Emotionale Momente wie Hochzeit, Taufe und Todesfall bewegen manche, sich der Kirche zuzuwenden.

Locher: Es geht hier um Lebenshilfe, nicht um Marketing. Unsere Kirche will Menschen begleiten, wenn es besonders wichtig ist. Wir nehmen diese Aufgabe sehr ernst. Taufen heisst, Menschen in die Kirche aufnehmen. Die Trauung ist ein Meilenstein der Liebe. Und die Beerdigung hilft beim Abschied.

Die katholische Kirche hat es etwas leichter, weil Zugewanderte oft katholisch sind.

Locher: Unsere reformierte Kirche ist auch katholisch. Denn katholisch heisst «das Ganze betreffend», also die ganze Welt. Reformierte Kirchen gibt es rund um den Globus. Sie sind evangelisch. Das bedeutet, dass das Evangelium im Mittelpunkt steht. Es geht um Christus das muss klar erkennbar sein bei allem, was die Kirche tut. Wichtig ist, dass nicht überall das Rad ständig neu erfunden wird.
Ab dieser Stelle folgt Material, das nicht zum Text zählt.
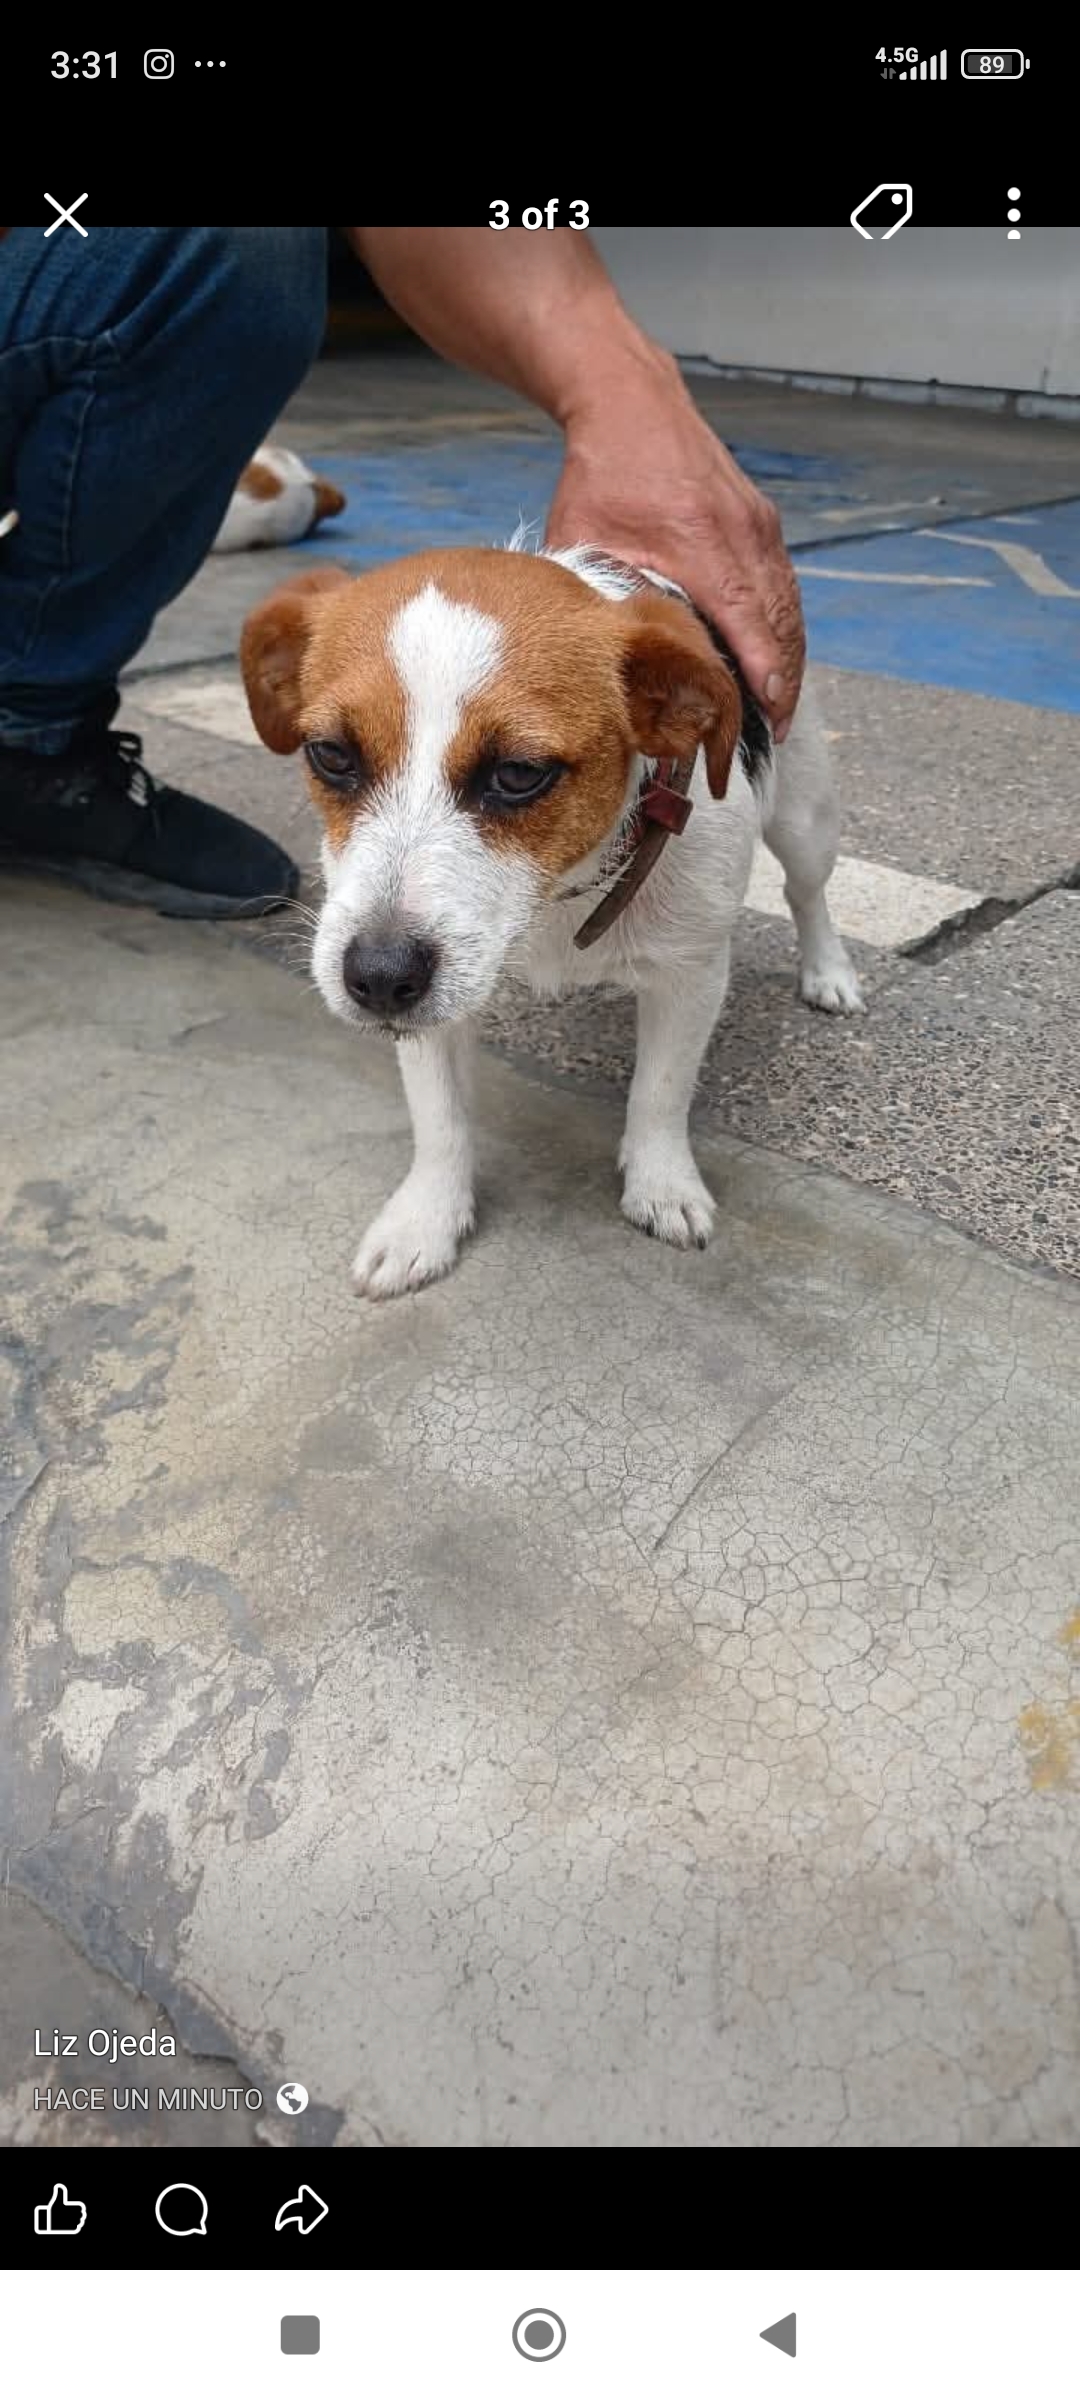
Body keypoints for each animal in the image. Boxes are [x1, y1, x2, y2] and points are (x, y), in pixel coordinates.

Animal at [241, 543, 863, 1298]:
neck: (562, 892)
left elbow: (660, 1094)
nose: (378, 979)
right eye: (331, 755)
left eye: (518, 772)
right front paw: (426, 1219)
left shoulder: (690, 976)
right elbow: (440, 1120)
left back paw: (829, 972)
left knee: (809, 893)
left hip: (806, 815)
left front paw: (661, 1183)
Man muss sich in einem Gottesdienst zu Hause fühlen können.

Müssten die Kirchen ihre sozialen Leistungen mehr hervorheben?
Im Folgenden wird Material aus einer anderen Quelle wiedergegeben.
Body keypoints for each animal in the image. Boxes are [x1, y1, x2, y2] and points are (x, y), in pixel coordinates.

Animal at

Locher: Mir ist es lieber, wenn die Kirche weniger spricht und mehr tut, weniger von sich und mehr für Andere. Ohne Kirche wäre unser Land ärmer, ärmer an Seelsorge, Hilfswerken, Besuchsdiensten, Gesprächskreisen, Migrantenbetreuung, Eheberatungsstellen, Suchthilfeangeboten und so weiter. Aber auch geistliche Angebote sind sozial wirksam: Gottesdienste, Gebetskreise, Meditationswochen. Die Kirche ist Gold wert für Leib und Seele.